Le Dr Noizet a cependant fait état d'une "collaboration inédite entre public et privé et entre ville et hôpital" en Alsace.

"Il y a eu une très forte mobilisation de l’ensemble des établissements privés de France dans cette guerre contre le Covid, avec une très forte implication de l’ensemble des médecins, des médecins libéraux, parfois salariés dans des établissements privés, et de l’ensemble du personnel médical et paramédical", a abondé le Dr Albert Birynczyk, président du Syndicat national des urgentistes de l’hospitalisation privée, également entendu mardi par la commission d'enquête du Sénat.

Le Dr Birynczyk a souligné que l'orientation des patients se faisait "prioritairement vers les établissements publics de niveau 1 ou de niveau 2", en ajoutant qu'on pouvait penser "que certains établissements [privés] ont peut-être eu l’impression de servir de soupape au système".

Devant la commission d'enquête, le Dr Bernard Llagonne (chirurgien), président de la commission médicale d'établissement (CME) de la clinique d’Épernay (Marne, groupe Kapa santé), vice-président du syndicat Le Bloc et de l’union régionale des professionnels de santé - médecins libéraux (URPS-ML) Grand Est, a tiré un bilan plus amer de la participation des établissements privés: "Les cliniques n’ont pas été sollicitées pendant 15 jours".

"Nous avons été choqués pendant cette crise par le manque de collaboration entre les structures, hôpital et cliniques", a-t-il ajouté, "nous avons été mis à l’écart des instances de reprise de la chirurgie qui ont été managées par les GHT".

"Si certains pensent qu'il s’agissait d’ouvrir ses portes pour faire de la réa, je pense qu’on s’est un petit peu trompé", a commenté Patrick Wisniewski, président de la Fédération de l'hospitalisation privée (FHP) du Grand Est et directeur de la clinique de l’Orangerie (Elsan) à Strasbourg, joint mercredi par APMnews.

"On a fait une réunion et on a défini quelques grands principes, et dès le 18 mars c'était opérationnel, chacun a mis un peu d’eau dans son vin", a expliqué de son côté Francis Fellinger au sujet de la coopération des établissements publics et privés au niveau de la métropole de Strasbourg.

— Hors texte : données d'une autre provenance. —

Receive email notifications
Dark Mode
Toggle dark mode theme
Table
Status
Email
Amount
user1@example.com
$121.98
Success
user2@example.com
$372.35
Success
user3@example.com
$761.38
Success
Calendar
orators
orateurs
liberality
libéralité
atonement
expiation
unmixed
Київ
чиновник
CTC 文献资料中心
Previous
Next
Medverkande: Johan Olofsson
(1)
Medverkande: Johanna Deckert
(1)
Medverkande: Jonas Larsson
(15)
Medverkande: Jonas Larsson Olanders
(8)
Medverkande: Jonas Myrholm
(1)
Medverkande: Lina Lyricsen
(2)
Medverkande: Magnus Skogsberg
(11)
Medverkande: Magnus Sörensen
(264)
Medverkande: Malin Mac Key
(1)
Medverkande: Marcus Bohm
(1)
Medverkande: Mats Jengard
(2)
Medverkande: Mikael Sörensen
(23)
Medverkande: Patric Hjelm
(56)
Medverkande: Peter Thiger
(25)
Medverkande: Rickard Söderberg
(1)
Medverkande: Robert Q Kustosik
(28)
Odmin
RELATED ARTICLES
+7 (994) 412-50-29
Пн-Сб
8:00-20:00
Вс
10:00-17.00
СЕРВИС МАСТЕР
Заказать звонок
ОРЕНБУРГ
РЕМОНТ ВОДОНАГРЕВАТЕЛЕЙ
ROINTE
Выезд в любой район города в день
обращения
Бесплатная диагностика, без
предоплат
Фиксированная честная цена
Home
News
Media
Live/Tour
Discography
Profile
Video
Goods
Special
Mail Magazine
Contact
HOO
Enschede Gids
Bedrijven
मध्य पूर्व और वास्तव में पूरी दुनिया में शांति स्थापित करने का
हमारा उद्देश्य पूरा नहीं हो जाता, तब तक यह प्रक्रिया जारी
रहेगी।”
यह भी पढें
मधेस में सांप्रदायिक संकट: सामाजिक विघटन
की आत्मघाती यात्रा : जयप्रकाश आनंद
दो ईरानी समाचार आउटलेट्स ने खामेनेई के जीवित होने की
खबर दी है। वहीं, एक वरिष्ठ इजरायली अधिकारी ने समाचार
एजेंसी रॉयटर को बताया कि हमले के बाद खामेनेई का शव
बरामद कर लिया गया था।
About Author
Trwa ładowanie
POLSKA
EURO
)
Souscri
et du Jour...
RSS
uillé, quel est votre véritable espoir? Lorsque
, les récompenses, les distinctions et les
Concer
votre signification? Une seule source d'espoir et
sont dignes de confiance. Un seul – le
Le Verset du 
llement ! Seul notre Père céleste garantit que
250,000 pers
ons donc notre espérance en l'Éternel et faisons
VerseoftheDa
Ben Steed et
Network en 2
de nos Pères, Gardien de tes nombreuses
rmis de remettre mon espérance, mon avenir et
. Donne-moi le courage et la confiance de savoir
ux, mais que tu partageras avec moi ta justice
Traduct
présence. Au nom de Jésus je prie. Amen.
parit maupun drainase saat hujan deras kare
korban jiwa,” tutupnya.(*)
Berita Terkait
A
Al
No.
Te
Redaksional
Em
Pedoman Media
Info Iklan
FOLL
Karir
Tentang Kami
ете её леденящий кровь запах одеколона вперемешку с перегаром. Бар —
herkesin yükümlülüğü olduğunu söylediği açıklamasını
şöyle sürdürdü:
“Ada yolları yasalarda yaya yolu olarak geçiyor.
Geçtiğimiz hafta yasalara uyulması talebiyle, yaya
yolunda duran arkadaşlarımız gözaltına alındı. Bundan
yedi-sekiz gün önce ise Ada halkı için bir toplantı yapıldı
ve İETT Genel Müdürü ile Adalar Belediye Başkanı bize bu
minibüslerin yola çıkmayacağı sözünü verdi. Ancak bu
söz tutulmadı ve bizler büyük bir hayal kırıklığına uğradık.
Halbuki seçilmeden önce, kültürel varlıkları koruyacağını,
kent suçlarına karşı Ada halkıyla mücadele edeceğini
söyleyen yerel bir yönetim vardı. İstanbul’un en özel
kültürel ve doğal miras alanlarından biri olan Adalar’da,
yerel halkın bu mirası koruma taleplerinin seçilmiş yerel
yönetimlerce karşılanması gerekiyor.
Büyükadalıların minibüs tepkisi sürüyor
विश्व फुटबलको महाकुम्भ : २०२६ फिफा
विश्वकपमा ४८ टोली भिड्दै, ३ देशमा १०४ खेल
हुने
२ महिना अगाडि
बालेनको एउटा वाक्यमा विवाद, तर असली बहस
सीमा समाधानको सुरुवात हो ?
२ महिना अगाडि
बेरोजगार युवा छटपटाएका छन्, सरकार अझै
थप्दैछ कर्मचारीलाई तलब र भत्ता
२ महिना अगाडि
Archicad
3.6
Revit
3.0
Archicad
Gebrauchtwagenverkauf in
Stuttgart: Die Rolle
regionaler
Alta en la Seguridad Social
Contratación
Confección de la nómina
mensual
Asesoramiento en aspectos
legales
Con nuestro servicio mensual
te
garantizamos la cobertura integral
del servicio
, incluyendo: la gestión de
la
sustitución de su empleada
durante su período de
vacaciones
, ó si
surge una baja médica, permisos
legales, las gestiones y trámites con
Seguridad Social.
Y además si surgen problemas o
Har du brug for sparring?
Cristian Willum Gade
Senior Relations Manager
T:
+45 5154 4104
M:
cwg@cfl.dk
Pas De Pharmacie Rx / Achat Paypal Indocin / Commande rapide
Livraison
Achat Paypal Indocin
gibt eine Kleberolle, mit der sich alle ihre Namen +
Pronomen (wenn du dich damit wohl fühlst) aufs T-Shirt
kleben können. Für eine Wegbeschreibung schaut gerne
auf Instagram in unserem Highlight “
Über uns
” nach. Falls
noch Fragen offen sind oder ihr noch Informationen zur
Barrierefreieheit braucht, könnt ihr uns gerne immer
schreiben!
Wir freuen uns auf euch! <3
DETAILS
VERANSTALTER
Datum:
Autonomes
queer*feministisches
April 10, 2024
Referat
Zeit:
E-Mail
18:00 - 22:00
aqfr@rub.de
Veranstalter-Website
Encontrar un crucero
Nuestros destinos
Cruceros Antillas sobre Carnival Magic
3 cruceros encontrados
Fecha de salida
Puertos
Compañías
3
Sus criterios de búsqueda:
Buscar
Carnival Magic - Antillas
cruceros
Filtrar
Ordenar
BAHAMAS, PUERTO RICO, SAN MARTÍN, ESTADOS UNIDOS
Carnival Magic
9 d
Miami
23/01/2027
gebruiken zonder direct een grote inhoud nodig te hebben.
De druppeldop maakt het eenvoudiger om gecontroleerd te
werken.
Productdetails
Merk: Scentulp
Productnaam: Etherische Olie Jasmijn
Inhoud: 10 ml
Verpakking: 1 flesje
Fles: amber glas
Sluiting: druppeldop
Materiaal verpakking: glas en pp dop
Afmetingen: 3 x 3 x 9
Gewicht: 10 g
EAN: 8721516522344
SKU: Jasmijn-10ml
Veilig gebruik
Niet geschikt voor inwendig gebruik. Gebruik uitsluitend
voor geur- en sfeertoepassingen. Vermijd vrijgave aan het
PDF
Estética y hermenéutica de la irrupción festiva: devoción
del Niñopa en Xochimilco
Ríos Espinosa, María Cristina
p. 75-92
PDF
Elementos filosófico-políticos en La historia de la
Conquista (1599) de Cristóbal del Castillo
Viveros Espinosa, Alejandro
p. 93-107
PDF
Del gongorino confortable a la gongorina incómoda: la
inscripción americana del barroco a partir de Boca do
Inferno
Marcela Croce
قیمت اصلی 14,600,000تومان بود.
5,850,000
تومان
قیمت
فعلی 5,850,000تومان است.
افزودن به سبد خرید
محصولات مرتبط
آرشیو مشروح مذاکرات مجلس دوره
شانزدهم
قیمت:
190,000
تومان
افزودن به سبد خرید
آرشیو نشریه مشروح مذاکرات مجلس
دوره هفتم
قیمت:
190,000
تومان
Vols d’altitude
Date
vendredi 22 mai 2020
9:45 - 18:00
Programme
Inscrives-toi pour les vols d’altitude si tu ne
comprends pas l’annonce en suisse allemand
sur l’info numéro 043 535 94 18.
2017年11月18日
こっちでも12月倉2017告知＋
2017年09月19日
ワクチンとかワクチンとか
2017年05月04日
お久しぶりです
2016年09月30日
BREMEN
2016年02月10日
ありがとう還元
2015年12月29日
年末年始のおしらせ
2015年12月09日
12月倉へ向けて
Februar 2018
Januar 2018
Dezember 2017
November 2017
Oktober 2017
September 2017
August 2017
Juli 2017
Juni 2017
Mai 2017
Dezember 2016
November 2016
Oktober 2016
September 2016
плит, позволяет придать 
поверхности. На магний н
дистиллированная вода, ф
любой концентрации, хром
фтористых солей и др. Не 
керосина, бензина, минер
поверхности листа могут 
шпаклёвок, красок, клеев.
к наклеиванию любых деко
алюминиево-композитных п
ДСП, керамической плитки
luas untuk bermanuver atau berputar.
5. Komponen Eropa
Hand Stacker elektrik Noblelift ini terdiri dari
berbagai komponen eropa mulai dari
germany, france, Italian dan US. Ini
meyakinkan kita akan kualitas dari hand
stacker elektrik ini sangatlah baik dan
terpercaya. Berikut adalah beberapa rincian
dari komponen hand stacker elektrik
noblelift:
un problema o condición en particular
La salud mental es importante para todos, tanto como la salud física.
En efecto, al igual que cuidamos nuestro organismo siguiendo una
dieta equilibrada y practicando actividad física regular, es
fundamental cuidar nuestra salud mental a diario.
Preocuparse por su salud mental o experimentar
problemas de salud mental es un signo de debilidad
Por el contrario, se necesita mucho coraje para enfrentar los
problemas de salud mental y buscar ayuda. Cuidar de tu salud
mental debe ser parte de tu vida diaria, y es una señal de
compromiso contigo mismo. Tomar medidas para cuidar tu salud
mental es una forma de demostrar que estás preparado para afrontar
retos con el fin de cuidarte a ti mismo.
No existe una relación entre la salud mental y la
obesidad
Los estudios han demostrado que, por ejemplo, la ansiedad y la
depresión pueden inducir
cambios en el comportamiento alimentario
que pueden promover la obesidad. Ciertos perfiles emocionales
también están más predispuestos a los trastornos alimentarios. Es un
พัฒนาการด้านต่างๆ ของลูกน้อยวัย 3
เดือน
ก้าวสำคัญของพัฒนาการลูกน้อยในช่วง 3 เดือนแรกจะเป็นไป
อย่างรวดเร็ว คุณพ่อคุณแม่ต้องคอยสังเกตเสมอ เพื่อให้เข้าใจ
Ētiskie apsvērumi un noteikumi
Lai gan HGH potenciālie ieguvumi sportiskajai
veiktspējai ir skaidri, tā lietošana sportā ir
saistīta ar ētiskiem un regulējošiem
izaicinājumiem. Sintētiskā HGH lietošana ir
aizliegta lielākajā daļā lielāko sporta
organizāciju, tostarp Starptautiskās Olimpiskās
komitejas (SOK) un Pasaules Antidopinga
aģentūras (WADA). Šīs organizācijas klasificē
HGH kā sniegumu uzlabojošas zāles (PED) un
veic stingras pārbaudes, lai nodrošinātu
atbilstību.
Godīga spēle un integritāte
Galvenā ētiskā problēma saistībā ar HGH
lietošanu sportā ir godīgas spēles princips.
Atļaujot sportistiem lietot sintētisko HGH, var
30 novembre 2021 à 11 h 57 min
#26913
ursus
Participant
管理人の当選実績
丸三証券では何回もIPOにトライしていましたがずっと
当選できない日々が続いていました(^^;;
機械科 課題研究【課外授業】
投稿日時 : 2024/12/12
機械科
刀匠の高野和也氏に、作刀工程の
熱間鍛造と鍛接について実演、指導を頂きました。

"On est passé, du 17 au 28 mars, d'une centaine de lits de réanimation à 260 lits ouverts et occupés", a souligné l'ancien Igas.

Pour faciliter la coopération entre public et privé, une cellule de coordination territoriale a été créée pour le Bas-Rhin, avec des représentants venant du public et du privé, chaque établissement proposant un membre, souvent de jeunes retraités, "pour éviter d’enlever des moyens médicaux sur le terrain".

"Il y avait une équipe qui fonctionnait en 3x8 au sein du Samu", a mis en avant le Dr Fellinger, "tout le monde était bien conscient qu'on vivait un moment historique et qu’on n’avait pas le droit à l’erreur".

L'ancien Igas a cependant reconnu qu'il avait rencontré "plus de difficultés au moment d’organiser les filières post-réa".

"Le 20 mars, les autorisations [exceptionnelles de réanimation] ont été données [par l'ARS aux établissements privés], et le 21 mars on accueillait le premier patient", a complété Patrick Wisniewski.

"Lorsque le premier ministre [Edouard Philippe] est venu à Strasbourg, nous avons tous souligné la qualité de fonctionnement de cette cellule territoriale", a-t-il assuré.

Pour le président de la FHP Grand Est, le système sanitaire gagnerait cependant en résilience et en réactivité en cas de crise sanitaire si des autorisations de réanimation pérennes étaient plus largement attribuées aux établissements privés: "Comme on donne difficilement des lits de réanimation dans le privé, on ne peut pas avoir, du jour au lendemain du personnel qualifié en réa, des anesthésistes, des Iade [infirmiers anesthésistes], si on n’a pas de la réa au long cours".